China's yuan climbed as high as 8.1030 and finally closed at
8.1032 to the US dollar on Tuesday, recording a post-revaluation
high for the fourth straight session as dealers gained confidence
that the central bank would allow small gains, Reuters
reported.
The previous day's closing rate was 8.1046 yuan to the
dollar.
Dealers said the dollar's weakness against the euro and the yen
was the primary reason for the yuan's rise on Tuesday.
The People's Bank of
China, China's central bank, has been giving the currency room
to rise by small increments.
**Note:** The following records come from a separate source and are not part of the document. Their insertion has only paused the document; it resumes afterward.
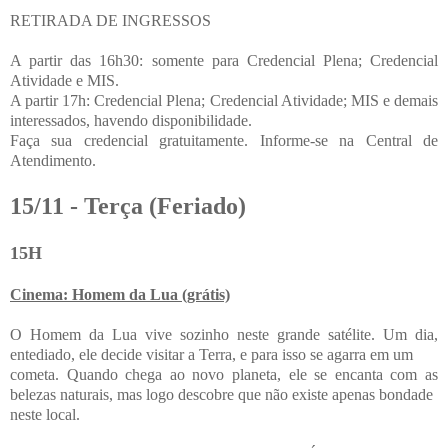
RETIRADA DE INGRESSOS
A partir das 16h30: somente para Credencial Plena; Credencial
Atividade e MIS.
A partir 17h: Credencial Plena; Credencial Atividade; MIS e demais
interessados, havendo disponibilidade.
Faça sua credencial gratuitamente. Informe-se na Central de
Atendimento.
15/11 - Terça (Feriado)
15H
Cinema: Homem da Lua (grátis)
O Homem da Lua vive sozinho neste grande satélite. Um dia,
entediado, ele decide visitar a Terra, e para isso se agarra em um
cometa. Quando chega ao novo planeta, ele se encanta com as
belezas naturais, mas logo descobre que não existe apenas bondade
neste local.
Dealers said this has given the market
some confidence that Beijing would not step in to curtail a gradual
appreciation of the currency, which was revalued on July 21.
"Although very tiny, gains over past days have amounted to a
further appreciation, indicating the central bank is giving the
market larger leeway to trade the yuan," according to the Reuters
report quoting a dealer from a foreign bank..
"And that will benefit China a lot; relieving international
pressure for further revaluations and preparing its banks and
companies for the impact of an increasingly flexible forex regime,"
the report said.
But others remain wary of pushing the currency too far too
fast.
"The yuan's strength today was more or less in line with the
dollar's weakening on global markets," said a Shanghai-based dealer
at Bank
of China, the country's top foreign exchange bank.
Although China's central bank says the yuan is tracking a basket
of currencies, most dealers think that basket is mostly full of
dollars, according to the report.
"We believe the dollar still accounts for the lion's share in a
package of currencies the yuan is now linked to, so the domestic
market is mainly following dollar movements," said a dealer at a
foreign bank.
The initial revaluation to 8.11 per dollar from a long-standing
trading mid-point of 8.2780 amounted to a 2.07 percent increase in
value. After more than a week of micro moves, mostly upward, the
gain has been extended to 2.16 percent.
The daily range remains narrow because traders fear that buying
the yuan at high prices might prompt official selling that would
drive the thinly traded currency lower again, Reuters reported.